Die FINMA hält sich im Fall von Boris Collardi bedeckt

Vor rund zwei Wochen wurde bekannt, dass Boris Collardi nach einem kurzen Gastspiel als Teilhaber der Genfer Privatbank Pictet neu bei der EFG International als Grossaktionär einsteigt. Aufgrund seiner substanziellen Beteiligung – die Rede ist von umgerechnet rund 80 Millionen Schweizer Franken – ist offenbar auch ein Sitz im Verwaltungsrat der Privatbank, die von Chairman Peter Fanconi präsidiert wird, vorgesehen. Pikant an der Sache ist der Umstand, dass Boris Collardi in einem aufsichtsrechtlichen Verfahren von der Eidgenössischen Finanzmarktaufsicht FINMA im Januar 2021 schriftlich gerügt wurde. Hintergrund der damaligen Rüge waren Compliance-Versäumnisse der Zürcher Privatbank Julius Bär, deren CEO Boris Collardi vor seinem Wechsel zu Pictet war.

Erfolg macht Neider, wobei Erfolg jeder anders definiert und letztlich wohl immer auch eine Frage des eigenen Standpunktes ist. Vor diesem Hintergrund dürfte die Kritik der helvetischen Financial Community an Boris Collardi aufgrund seiner expansiven – und on the long run fragwürdigen – Vorwärtsstrategie, folgenlos an selbigem abperlen. Dennoch ist seine geplante Einsitznahme im Verwaltungsrat von EFG International nicht ganz ohne, und man möchte meinen, dass die Eidgenössische Finanzmarktaufsicht FINMA im vorliegenden Fall vielleicht etwas genauer hinschaut. Tut sie möglicherweise auch, sie lässt sich dabei allerding nicht in die Karten blicken.
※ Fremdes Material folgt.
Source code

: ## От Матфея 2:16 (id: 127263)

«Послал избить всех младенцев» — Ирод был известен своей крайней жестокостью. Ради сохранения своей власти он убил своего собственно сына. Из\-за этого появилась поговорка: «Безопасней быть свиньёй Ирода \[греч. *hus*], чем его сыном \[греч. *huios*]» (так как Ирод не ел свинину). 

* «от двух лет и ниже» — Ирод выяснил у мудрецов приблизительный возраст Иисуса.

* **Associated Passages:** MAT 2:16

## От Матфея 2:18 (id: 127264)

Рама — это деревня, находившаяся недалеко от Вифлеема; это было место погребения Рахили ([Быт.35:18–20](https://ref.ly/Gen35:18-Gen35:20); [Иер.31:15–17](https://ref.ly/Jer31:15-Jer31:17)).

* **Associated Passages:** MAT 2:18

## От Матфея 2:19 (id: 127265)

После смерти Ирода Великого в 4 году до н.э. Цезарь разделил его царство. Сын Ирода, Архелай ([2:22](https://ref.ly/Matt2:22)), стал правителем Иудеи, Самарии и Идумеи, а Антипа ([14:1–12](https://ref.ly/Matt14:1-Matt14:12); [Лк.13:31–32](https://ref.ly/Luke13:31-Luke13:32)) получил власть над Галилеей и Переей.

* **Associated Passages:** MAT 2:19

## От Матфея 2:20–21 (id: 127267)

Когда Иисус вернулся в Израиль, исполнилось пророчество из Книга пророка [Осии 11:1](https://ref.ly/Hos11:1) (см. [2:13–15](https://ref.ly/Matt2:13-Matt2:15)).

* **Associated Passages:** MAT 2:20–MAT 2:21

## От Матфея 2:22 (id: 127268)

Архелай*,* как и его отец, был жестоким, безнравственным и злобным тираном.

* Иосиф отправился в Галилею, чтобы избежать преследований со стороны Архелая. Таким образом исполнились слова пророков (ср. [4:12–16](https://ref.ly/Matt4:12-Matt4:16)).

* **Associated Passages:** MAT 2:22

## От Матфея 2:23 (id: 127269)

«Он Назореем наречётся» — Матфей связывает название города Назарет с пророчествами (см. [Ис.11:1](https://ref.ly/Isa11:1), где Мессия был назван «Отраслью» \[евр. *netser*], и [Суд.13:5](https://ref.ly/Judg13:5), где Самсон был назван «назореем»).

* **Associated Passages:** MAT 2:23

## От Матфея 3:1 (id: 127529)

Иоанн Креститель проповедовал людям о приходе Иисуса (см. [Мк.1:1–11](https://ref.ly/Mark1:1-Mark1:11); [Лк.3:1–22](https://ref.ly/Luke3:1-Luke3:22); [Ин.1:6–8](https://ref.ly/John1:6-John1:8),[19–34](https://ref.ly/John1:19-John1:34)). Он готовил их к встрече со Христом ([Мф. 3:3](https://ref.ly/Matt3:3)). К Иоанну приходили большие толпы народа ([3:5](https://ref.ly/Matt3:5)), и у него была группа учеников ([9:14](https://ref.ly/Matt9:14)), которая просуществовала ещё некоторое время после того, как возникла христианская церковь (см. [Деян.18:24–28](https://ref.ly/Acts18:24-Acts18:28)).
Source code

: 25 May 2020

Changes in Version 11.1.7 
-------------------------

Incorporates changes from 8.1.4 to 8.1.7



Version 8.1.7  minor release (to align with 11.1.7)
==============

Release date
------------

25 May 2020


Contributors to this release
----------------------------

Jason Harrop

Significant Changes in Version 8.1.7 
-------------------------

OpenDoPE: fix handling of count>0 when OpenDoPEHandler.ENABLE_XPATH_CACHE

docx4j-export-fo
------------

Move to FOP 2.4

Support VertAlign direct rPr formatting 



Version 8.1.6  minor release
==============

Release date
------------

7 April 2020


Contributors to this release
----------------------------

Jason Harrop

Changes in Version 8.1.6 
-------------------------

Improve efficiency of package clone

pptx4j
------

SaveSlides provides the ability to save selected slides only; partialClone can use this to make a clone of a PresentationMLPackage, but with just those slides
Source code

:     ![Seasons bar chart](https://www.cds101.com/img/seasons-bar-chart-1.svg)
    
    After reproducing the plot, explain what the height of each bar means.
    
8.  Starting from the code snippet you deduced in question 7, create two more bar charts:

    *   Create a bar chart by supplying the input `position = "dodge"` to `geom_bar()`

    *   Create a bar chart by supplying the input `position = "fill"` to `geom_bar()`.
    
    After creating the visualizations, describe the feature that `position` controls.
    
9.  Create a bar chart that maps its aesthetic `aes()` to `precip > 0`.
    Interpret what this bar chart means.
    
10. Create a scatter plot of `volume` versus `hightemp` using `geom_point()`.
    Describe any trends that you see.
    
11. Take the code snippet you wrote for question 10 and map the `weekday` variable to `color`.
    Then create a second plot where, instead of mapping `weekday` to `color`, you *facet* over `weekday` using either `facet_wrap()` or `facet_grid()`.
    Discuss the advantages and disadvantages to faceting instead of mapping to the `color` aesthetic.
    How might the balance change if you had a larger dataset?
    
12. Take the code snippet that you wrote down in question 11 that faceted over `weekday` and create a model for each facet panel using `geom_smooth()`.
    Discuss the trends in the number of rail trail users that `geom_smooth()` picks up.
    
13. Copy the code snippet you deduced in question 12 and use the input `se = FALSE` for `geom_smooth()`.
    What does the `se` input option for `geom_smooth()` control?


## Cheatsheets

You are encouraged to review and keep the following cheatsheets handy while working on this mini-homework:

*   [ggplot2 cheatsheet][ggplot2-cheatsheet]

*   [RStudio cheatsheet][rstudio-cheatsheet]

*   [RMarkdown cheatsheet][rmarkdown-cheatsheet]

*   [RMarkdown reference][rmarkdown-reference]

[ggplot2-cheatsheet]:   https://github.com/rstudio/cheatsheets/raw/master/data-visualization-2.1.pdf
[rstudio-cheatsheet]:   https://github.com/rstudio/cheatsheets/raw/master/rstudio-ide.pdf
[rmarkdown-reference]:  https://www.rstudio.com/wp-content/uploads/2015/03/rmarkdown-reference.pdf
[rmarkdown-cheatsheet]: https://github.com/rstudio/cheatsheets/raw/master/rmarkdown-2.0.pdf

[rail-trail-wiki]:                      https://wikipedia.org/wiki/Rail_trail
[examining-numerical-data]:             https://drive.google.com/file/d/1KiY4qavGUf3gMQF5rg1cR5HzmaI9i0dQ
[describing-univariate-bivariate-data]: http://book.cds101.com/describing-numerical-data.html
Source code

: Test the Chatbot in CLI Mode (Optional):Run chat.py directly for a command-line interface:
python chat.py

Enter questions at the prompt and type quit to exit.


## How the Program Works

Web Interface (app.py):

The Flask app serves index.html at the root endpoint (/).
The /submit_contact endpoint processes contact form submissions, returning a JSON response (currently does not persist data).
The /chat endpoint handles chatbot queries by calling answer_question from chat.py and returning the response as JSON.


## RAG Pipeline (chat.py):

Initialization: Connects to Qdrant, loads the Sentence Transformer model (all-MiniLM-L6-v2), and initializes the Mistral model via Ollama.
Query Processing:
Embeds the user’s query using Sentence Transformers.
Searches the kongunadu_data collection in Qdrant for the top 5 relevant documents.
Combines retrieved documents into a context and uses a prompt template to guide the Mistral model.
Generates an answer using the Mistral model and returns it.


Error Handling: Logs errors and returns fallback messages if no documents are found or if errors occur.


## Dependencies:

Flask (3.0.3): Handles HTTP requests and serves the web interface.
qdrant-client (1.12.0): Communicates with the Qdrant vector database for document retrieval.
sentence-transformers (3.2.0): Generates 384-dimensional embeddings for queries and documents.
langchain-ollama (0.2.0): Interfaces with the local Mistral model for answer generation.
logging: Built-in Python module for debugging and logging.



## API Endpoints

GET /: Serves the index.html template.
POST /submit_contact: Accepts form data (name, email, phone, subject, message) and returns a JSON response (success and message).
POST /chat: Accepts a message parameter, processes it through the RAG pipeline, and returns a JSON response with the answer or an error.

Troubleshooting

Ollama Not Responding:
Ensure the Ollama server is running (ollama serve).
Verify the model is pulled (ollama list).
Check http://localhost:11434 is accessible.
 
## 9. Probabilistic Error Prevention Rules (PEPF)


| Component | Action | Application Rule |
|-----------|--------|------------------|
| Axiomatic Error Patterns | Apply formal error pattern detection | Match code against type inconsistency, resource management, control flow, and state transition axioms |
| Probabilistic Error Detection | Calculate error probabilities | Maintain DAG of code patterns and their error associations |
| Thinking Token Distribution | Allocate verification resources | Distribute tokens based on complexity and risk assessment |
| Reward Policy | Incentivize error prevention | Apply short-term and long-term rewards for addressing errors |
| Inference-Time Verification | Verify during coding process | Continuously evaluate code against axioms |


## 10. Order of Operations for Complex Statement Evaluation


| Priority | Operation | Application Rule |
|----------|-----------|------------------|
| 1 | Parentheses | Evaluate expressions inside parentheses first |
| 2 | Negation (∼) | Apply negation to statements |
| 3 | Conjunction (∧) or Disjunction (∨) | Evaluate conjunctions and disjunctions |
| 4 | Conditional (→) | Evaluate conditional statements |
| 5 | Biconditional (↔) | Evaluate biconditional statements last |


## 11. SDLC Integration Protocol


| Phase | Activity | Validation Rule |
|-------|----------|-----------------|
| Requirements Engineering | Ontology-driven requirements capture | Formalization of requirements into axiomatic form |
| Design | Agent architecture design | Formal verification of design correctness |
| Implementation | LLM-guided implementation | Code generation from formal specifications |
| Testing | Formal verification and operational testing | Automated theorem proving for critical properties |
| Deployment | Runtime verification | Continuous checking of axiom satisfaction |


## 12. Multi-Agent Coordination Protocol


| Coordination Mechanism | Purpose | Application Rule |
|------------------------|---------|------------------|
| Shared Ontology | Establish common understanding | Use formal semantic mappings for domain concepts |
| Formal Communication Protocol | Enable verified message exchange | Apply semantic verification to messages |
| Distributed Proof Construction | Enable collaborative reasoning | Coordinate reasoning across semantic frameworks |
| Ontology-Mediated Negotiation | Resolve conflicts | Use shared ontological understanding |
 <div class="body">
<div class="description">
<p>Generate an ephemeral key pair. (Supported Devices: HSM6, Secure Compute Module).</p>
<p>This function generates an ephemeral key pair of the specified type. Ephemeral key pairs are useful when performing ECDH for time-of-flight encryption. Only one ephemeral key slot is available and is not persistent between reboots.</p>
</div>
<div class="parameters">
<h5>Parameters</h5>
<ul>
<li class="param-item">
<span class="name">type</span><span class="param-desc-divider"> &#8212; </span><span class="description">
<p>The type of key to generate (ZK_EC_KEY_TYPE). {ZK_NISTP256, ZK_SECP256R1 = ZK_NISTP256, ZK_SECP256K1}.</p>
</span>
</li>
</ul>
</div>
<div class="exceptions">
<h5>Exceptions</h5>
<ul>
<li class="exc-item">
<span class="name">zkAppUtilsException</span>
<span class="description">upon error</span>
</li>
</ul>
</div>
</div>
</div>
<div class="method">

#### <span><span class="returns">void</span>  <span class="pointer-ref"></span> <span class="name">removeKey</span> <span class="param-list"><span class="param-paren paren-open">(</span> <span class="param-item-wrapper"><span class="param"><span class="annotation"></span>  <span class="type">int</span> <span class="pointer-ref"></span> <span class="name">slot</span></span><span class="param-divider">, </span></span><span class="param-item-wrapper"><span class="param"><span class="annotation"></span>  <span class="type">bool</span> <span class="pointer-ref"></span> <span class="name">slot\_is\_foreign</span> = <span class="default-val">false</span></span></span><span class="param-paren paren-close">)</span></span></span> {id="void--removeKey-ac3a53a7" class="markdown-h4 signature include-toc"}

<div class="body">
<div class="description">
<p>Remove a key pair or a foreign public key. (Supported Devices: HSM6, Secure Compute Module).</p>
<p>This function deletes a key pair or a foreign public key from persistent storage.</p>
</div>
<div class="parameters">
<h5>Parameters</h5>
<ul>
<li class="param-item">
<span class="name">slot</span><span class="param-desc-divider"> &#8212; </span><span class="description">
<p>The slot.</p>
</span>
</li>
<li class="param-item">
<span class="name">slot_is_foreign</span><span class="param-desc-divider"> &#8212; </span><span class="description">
So lässt Mediensprecher Mathys Vinzenz auf die Frage, ob Vorbehalte seitens des Regulators gegen die Übernahme des geplanten Verwaltungsratsmandats von Boris Collardi bei der Privatbank EFG International bestehen, folgendes verlauten: «Die FINMA äussert sich grundsätzlich nicht zu konkreten Personalentscheiden bei Beaufsichtigten oder Einzelheiten aus ihrer Aufsichtstätigkeit.» Und auch auf die Frage, ob angesichts der Vielfalt und der Schwere der Vorwürfe im damaligen Julius-Bär-Untersuchungsverfahren allenfalls Einschränkungen bei der aufsichtsrechtlichen Gutheissung des Mandats denkbar sind, verzichtet der Mediensprecher auf eine konkrete Antwort. «Generell, losgelöst von einem Einzelfall», verweist die FINMA auf die folgenden Punkte:

  • Grundsätzlich obliegt es der Gesellschaft, für die Leitung der Bank geeignete Kandidatinnen oder Kandidaten zu bestimmen.
  • Die Mitglieder der Leitungsorgane sämtlicher Banken haben Gewähr für einwandfreie Geschäftstätigkeit zu bieten.
  • Für die FINMA ist zentral, dass die Leitungsgremien (Verwaltungsrat/Bankrat, Geschäftsleitung) als Gesamtorgane ihre Rollen als oberste Führungs- bzw. Kontrollinstanz innerhalb der Bank ausfüllen können.
  • Aus Aufsichtsperspektive ist wichtig, dass die Leitungsgremien gesamthaft breit genug aufgestellt sind, so dass Bank- und Finanzexpertise in genügendem Mass vertreten sind. Diese Grundzüge für die Beurteilung von Leitungsgremien gelten für alle Institute. Die spezifischen Anforderungen (Anzahl Mitglieder, Zusammensetzung, Qualifikationen, Erfahrungen) richten sich dabei nach der konkreten Geschäftsausrichtung und der Komplexität der Bank.
  • Wechsel in den Leitungsgremien sind von der FINMA zu bewilligen. Es gehört daher zur normalen und üblichen Aufsichtstätigkeit, dass solche Wechsel im Rahmen des Aufsichtsdialogs thematisiert werden.

Immerhin der letzte Punk lässt hoffen, dass der Regulator im Rahmen des vorgesehenen «Aufsichtsdialogs» die richtigen Fragen stellt. Ob er allerdings auch die richtigen Schlüsse zieht, wird sich weisen.